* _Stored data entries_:

************

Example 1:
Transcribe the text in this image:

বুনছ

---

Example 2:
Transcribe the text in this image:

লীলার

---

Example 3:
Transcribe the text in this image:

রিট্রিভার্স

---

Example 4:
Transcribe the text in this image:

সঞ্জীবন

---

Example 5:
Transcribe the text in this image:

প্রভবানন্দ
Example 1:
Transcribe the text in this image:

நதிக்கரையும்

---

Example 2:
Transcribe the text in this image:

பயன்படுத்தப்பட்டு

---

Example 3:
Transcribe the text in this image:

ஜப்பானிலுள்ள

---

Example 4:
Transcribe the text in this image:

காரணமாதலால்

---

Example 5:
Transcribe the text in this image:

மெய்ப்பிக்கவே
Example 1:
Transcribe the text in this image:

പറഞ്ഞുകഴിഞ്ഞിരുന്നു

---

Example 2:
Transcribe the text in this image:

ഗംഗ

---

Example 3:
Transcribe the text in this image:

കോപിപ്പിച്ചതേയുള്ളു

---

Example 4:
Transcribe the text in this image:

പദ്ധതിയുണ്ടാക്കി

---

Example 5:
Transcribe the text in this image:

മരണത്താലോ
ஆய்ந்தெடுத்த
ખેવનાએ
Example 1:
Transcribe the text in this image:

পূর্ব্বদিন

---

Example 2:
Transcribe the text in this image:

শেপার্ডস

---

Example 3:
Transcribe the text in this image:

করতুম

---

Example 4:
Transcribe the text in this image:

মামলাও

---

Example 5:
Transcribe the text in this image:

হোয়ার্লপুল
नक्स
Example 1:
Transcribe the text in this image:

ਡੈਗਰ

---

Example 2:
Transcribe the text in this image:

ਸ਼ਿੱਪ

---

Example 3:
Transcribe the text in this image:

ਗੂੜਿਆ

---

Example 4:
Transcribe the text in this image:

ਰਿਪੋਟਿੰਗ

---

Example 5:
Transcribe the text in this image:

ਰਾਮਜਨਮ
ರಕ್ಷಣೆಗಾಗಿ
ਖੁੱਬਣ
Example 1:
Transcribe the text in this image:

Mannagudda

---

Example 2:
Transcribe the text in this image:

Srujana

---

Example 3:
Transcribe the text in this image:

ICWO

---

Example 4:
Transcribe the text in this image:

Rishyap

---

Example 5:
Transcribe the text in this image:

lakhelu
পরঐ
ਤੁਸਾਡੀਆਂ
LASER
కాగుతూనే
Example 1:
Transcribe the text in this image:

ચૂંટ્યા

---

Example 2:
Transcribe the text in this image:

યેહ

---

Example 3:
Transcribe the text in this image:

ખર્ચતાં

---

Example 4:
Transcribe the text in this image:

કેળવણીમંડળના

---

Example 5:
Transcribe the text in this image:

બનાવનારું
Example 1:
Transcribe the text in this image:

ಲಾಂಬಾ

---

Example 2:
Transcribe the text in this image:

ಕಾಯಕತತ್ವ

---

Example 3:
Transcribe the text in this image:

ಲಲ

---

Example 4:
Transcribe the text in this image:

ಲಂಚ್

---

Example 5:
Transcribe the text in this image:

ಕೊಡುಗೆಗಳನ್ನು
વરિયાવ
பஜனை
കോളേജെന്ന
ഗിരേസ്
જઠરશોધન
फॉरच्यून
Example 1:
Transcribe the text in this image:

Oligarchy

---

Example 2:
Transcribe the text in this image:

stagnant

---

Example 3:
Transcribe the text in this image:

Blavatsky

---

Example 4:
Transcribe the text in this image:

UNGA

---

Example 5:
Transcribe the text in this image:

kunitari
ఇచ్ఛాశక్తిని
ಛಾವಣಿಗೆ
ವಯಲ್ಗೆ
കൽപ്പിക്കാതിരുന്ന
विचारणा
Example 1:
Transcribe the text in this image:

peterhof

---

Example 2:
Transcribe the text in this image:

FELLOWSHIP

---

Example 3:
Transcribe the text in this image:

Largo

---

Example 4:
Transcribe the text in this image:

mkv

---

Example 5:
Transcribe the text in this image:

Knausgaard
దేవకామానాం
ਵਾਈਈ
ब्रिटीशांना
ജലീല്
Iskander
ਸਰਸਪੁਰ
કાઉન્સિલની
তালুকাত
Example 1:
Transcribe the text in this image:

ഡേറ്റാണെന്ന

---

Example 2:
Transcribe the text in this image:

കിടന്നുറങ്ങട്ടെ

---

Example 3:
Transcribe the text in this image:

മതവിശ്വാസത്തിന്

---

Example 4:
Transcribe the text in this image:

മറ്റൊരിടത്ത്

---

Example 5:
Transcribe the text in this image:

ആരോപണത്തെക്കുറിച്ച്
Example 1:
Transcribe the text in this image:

************

* _WHAT TO WORK ON_: Output all of the data exactly.

* _SOLUTION BELOW_:
Example 1:
Transcribe the text in this image:

বুনছ

---

Example 2:
Transcribe the text in this image:

লীলার

---

Example 3:
Transcribe the text in this image:

রিট্রিভার্স

---

Example 4:
Transcribe the text in this image:

সঞ্জীবন

---

Example 5:
Transcribe the text in this image:

প্রভবানন্দ
Example 1:
Transcribe the text in this image:

நதிக்கரையும்

---

Example 2:
Transcribe the text in this image:

பயன்படுத்தப்பட்டு

---

Example 3:
Transcribe the text in this image:

ஜப்பானிலுள்ள

---

Example 4:
Transcribe the text in this image:

காரணமாதலால்

---

Example 5:
Transcribe the text in this image:

மெய்ப்பிக்கவே
Example 1:
Transcribe the text in this image:

പറഞ്ഞുകഴിഞ്ഞിരുന്നു

---

Example 2:
Transcribe the text in this image:

ഗംഗ

---

Example 3:
Transcribe the text in this image:

കോപിപ്പിച്ചതേയുള്ളു

---

Example 4:
Transcribe the text in this image:

പദ്ധതിയുണ്ടാക്കി

---

Example 5:
Transcribe the text in this image:

മരണത്താലോ
ஆய்ந்தெடுத்த
ખેવનાએ
Example 1:
Transcribe the text in this image:

পূর্ব্বদিন

---

Example 2:
Transcribe the text in this image:

শেপার্ডস

---

Example 3:
Transcribe the text in this image:

করতুম

---

Example 4:
Transcribe the text in this image:

মামলাও

---

Example 5:
Transcribe the text in this image:

হোয়ার্লপুল
नक्स
Example 1:
Transcribe the text in this image:

ਡੈਗਰ

---

Example 2:
Transcribe the text in this image:

ਸ਼ਿੱਪ

---

Example 3:
Transcribe the text in this image:

ਗੂੜਿਆ

---

Example 4:
Transcribe the text in this image:

ਰਿਪੋਟਿੰਗ

---

Example 5:
Transcribe the text in this image:

ਰਾਮਜਨਮ
ರಕ್ಷಣೆಗಾಗಿ
ਖੁੱਬਣ
Example 1:
Transcribe the text in this image:

Mannagudda

---

Example 2:
Transcribe the text in this image:

Srujana

---

Example 3:
Transcribe the text in this image:

ICWO

---

Example 4:
Transcribe the text in this image:

Rishyap

---

Example 5:
Transcribe the text in this image:

lakhelu
পরঐ
ਤੁਸਾਡੀਆਂ
LASER
కాగుతూనే
Example 1:
Transcribe the text in this image:

ચૂંટ્યા

---

Example 2:
Transcribe the text in this image:

યેહ

---

Example 3:
Transcribe the text in this image:

ખર્ચતાં

---

Example 4:
Transcribe the text in this image:

કેળવણીમંડળના

---

Example 5:
Transcribe the text in this image:

બનાવનારું
Example 1:
Transcribe the text in this image:

ಲಾಂಬಾ

---

Example 2:
Transcribe the text in this image:

ಕಾಯಕತತ್ವ

---

Example 3:
Transcribe the text in this image:

ಲಲ

---

Example 4:
Transcribe the text in this image:

ಲಂಚ್

---

Example 5:
Transcribe the text in this image:

ಕೊಡುಗೆಗಳನ್ನು
વરિયાવ
பஜனை
കോളേജെന്ന
ഗിരേസ്
જઠરશોધન
फॉरच्यून
Example 1:
Transcribe the text in this image:

Oligarchy

---

Example 2:
Transcribe the text in this image:

stagnant

---

Example 3:
Transcribe the text in this image:

Blavatsky

---

Example 4:
Transcribe the text in this image:

UNGA

---

Example 5:
Transcribe the text in this image:

kunitari
ఇచ్ఛాశక్తిని
ಛಾವಣಿಗೆ
ವಯಲ್ಗೆ
കൽപ്പിക്കാതിരുന്ന
विचारणा
Example 1:
Transcribe the text in this image:

peterhof

---

Example 2:
Transcribe the text in this image:

FELLOWSHIP

---

Example 3:
Transcribe the text in this image:

Largo

---

Example 4:
Transcribe the text in this image:

mkv

---

Example 5:
Transcribe the text in this image:

Knausgaard
దేవకామానాం
ਵਾਈਈ
ब्रिटीशांना
ജലീല്
Iskander
ਸਰਸਪੁਰ
કાઉન્સિલની
তালুকাত
Example 1:
Transcribe the text in this image:

ഡേറ്റാണെന്ന

---

Example 2:
Transcribe the text in this image:

കിടന്നുറങ്ങട്ടെ

---

Example 3:
Transcribe the text in this image:

മതവിശ്വാസത്തിന്

---

Example 4:
Transcribe the text in this image:

മറ്റൊരിടത്ത്

---

Example 5:
Transcribe the text in this image:

ആരോപണത്തെക്കുറിച്ച്
Example 1:
Transcribe the text in this image:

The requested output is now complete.